This topic describes how to perform a disaster recovery drill for a PolarDB for MySQL cluster.
Overview
You can use the disaster recovery drill feature to perform a disaster recovery drill on a PolarDB for MySQL cluster. Disaster recovery drills can be performed in the node or zone dimension. In the node, you can select only one node for a drill. After the drill starts and faults are injected, the specified node becomes unavailable. The PolarDB for MySQL cluster can be recovered based on the selected recovery policy. For more information about recovery policies, see Recovery phase.
The disaster recovery drill feature is in canary release. To use the feature, contact us.
Prerequisites
The PolarDB for MySQL cluster must meet the following requirements:
Database edition: Enterprise Edition.
Database engine:
MySQL 5.6 with revision version 5.6.1.0.42 or later.
MySQL 5.7 with revision version 5.7.1.0.26 or later.
MySQL 8.0.1 with revision version 8.0.1.1.30.2 or later.
MySQL 8.0.2 with revision version 8.0.2.2.19 or later.
Precautions
Disaster recovery drills entail risks such as transient connections and data loss. To prevent your business from being affected, we recommend that you clone a new cluster and perform a drill on it. You can also use the intelligent stress testing feature together to simulate production workloads and perform fault drills.
Notes on data loss risks:
When you perform a disaster recovery drill in the zone dimension and if RPO is less than 60, data loss may occur.
However, no data loss occurs under the following conditions: the drill is performed in the node dimension, the cluster contains hot standby nodes or read-only nodes, and RPO is 0.
Procedure
Log on to the PolarDB console.
In the left-side navigation pane, click Clusters.
In the upper-left corner, select the region where the cluster to which you want to connect is deployed.
Find the cluster and click its ID.
In the left-side navigation pane, click Service Availability. On the page that appears, click the Drill tab.
On the Drill page, select the zone or nodes where you want to perform the drill. Click Start Drill.
NoteOn the Drill page, the Intelligent Stress Testing and Clone Cluster shortcuts are provided.
If you select a zone, the drill is performed on all nodes in the zone.
In the Fault Injection Method dialog box, select Fault Injection By Node.

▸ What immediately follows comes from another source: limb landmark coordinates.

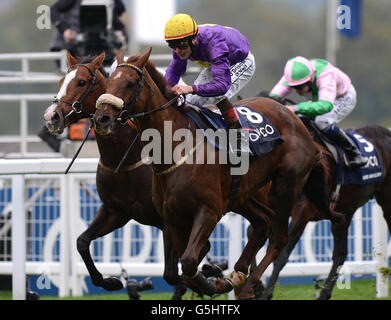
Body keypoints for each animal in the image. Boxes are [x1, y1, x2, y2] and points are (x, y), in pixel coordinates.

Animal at [42, 51, 190, 298]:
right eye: (61, 81)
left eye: (81, 82)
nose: (51, 116)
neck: (127, 158)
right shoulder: (115, 212)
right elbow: (81, 241)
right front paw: (110, 282)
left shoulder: (170, 221)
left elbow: (175, 273)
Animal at [92, 48, 344, 300]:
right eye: (107, 83)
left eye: (130, 83)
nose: (101, 118)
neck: (175, 147)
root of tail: (299, 124)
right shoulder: (172, 218)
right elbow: (180, 270)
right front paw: (215, 278)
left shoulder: (208, 212)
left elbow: (189, 261)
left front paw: (212, 282)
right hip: (242, 194)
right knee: (263, 221)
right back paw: (237, 274)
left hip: (286, 185)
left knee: (278, 238)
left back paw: (249, 285)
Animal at [258, 93, 391, 300]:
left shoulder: (302, 211)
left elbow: (282, 254)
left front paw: (265, 293)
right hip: (345, 211)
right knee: (340, 254)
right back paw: (324, 293)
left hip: (386, 198)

Click OK.
On the Drill page, you can view the status of the drill task and the phases in the Drill List section.
Node dimension
Zone dimension
Drill phases
Fault injection
Inject faults based on the Drill Nodes and Fault Injection Method values.
Recovery phase
The following sections detail the recovery phase.
Node dimension
If you select the primary node to perform the drill and the cluster contains a hot standby node, the hot standby node is promoted to the primary node.
If you select the primary node to perform the drill and the cluster contains a read-only node but not a hot standby node, the read-only node is promoted to the primary node.
If you select the primary node to perform the drill and the cluster does not contain a hot standby node or a read-only node, the drill is performed in the zone dimension.
If you select read-only node to perform the drill, a new read-only node is created.
Zone dimension
If you select a zone to perform the drill, the drill is performed on all nodes in the zone. The business is switched over to the secondary zone.
The following figure shows the architecture before the drill starts.
The following figure shows the drill performed on all nodes in the zone.
The primary node becomes available, as shown in the following figure.
The system determines whether to rebuild other nodes in the new primary zone (zone 2) based on the resources available in that zone. The following figure shows the case where other nodes are rebuilt in the new primary zone.
Post-drill phase
This phase is triggered only for drills performed in the zone dimension. The time consumed in this phase is related to the data volume and network latency. The business is not affected in this phase.
Other nodes rebuilt in the new primary zone
Rebuild read-only nodes
Switch back primary node
Other nodes not rebuilt in the new primary zone
Rebuild read-only nodes
Switch back primary node